David Cronenberg

Children of the New Flesh is a wide-ranging compendium of reflections on the ongoing influence of David Cronenberg, one of the most significant filmmakers of all time, and an inspiration for many of the most vital writers and artists at work today.

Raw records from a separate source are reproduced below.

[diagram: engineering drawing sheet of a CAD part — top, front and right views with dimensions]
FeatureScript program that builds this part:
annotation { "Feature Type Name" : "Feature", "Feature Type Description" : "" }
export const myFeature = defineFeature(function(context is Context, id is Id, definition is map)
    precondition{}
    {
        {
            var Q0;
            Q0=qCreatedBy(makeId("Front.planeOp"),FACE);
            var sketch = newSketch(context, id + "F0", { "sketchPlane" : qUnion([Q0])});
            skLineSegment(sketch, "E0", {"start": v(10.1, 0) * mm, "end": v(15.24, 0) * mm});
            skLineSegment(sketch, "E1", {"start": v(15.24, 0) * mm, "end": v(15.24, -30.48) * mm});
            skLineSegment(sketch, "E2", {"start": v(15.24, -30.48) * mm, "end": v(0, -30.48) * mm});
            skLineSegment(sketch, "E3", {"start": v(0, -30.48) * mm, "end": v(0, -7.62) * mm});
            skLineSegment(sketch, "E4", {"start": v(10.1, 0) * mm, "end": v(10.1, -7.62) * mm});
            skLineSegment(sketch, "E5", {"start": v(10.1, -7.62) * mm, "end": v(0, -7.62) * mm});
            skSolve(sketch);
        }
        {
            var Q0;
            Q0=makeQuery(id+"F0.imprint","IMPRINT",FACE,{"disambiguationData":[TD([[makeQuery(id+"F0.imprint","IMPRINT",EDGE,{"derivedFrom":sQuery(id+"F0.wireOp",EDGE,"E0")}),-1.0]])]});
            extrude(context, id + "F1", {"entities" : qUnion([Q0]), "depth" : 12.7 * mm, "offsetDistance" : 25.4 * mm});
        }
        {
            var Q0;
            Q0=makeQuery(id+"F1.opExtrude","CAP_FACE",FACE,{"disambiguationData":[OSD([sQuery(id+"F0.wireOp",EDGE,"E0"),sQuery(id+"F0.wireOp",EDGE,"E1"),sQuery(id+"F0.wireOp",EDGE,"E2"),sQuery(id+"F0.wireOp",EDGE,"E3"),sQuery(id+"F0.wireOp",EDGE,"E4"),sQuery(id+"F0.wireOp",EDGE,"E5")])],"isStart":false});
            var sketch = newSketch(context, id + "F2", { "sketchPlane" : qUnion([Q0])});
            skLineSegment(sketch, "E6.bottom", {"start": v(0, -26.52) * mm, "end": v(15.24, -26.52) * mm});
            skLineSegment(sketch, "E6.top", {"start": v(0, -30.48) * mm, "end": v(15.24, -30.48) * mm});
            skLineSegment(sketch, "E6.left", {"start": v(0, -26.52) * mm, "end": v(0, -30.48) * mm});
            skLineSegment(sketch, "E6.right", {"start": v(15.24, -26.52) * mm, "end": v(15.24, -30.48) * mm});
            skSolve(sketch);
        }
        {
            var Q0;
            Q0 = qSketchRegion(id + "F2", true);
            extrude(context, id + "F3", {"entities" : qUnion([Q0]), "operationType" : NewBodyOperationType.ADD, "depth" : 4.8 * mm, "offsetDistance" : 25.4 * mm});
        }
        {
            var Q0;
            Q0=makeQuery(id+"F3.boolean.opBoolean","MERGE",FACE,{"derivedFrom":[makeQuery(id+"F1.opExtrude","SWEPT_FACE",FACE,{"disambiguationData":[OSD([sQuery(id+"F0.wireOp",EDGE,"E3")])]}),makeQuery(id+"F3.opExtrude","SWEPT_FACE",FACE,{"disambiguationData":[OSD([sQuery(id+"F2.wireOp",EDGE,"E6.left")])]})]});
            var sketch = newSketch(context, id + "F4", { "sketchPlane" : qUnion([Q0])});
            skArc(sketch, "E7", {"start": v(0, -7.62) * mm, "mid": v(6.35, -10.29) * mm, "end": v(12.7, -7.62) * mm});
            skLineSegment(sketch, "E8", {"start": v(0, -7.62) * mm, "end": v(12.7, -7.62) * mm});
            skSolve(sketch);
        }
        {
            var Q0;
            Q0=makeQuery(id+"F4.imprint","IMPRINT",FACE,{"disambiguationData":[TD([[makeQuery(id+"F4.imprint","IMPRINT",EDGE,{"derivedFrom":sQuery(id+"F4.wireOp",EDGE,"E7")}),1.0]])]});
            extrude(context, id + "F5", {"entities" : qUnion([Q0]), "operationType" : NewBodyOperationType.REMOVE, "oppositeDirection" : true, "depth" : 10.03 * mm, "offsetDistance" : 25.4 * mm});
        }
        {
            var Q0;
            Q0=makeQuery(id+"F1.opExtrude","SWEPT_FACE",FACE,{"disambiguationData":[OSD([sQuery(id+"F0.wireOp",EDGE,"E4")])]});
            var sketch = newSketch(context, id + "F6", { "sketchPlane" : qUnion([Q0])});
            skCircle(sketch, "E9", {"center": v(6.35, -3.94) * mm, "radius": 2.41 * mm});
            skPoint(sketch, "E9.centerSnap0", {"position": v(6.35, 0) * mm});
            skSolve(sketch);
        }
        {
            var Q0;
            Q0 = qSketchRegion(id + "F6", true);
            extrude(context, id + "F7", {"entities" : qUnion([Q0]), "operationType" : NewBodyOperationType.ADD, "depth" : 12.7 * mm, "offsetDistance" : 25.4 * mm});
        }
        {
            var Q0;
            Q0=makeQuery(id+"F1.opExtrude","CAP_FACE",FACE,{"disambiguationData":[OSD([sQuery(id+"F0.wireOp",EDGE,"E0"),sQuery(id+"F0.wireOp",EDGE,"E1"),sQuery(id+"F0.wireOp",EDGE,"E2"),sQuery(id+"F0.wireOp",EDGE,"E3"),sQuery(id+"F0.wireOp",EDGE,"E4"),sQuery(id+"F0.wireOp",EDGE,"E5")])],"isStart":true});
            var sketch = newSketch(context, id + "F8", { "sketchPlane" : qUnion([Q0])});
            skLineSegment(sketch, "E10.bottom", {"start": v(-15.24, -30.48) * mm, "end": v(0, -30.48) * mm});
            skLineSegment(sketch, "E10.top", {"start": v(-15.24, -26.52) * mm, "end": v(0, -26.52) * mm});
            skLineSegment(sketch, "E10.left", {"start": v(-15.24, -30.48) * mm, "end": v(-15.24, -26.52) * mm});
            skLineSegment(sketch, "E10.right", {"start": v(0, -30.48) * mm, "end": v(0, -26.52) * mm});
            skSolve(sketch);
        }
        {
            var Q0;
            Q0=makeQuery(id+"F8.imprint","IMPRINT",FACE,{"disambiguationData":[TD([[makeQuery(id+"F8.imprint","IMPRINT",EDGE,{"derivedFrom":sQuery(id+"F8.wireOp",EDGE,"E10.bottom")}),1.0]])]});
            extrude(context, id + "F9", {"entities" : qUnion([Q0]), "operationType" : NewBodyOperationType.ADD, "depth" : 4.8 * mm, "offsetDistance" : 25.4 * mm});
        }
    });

Focusing on a series of short films that Cronenberg directed in the 60s and 70s, many of which have rarely been seen, the book considers the significance of these works in their own right, as well as the seeds and glimmers they contain of the masterpieces to come in the 80s and 90s.

“CHILDREN OF THE NEW FLESH IS A MUST-READ FOR FILM FANATICS AND FANS OF DAVID CRONENBERG. EDITED BY CHRIS KELSO AND DAVID LEO RICE, THIS COLLECTION EXPLORES THE DARK PERIPHERIES OF CRONENBERG’S INFLUENCE AND EARLY WORK, EXAMINING A WORLD OF STRANGENESS AND MYSTERY.” – BRANDON HOBSON, NATIONAL BOOK AWARD FINALIST AND AUTHOR OF THE REMOVED   

“THE LIVING LEGEND OF ECCENTRIC CINEMA BEGETS WEIRD NEW PROGENY IN CHILDREN OF THE NEW FLESH– RUE MORGUE MAGAZINE

“NEW AND LONGTIME CRONENBERG FANS WILL DEVOUR THIS INTELLIGENT, EARNEST, AND COMPREHENSIVE TRIBUTE.” – KIRKUS REVIEWS

Much more than a work of tribute, Children of the New Flesh aims to consider the nature of influence itself, and to tease out and respond to many of the queasy, gooey, uncanny resonances in Cronenberg’s body of work, obsessed as it is with secret signals, infectious transmissions, and psychic and bodily viruses that have much to say to our own paranoid, hyper-networked, and sickened times.
Featuring original fiction and essays from luminaries such as Brian Evenson, Blake Butler, Michael Cisco, Graham Rae, Joe Koche, Tobias Carroll, and Charlene Elsby, and interviews with figures such as Kathe Koja, Patrick McGrath, Tim Lucas, and Bruce Wagner — not to mention an exclusive interview with Cronenberg himself — this book is at once a study and a living example of the singular power of hybrid forms. It’s an invitation to seek undead materials in the dark recesses of the past, and to use them as a means of tuning into the singularly strange wavelengths of the present.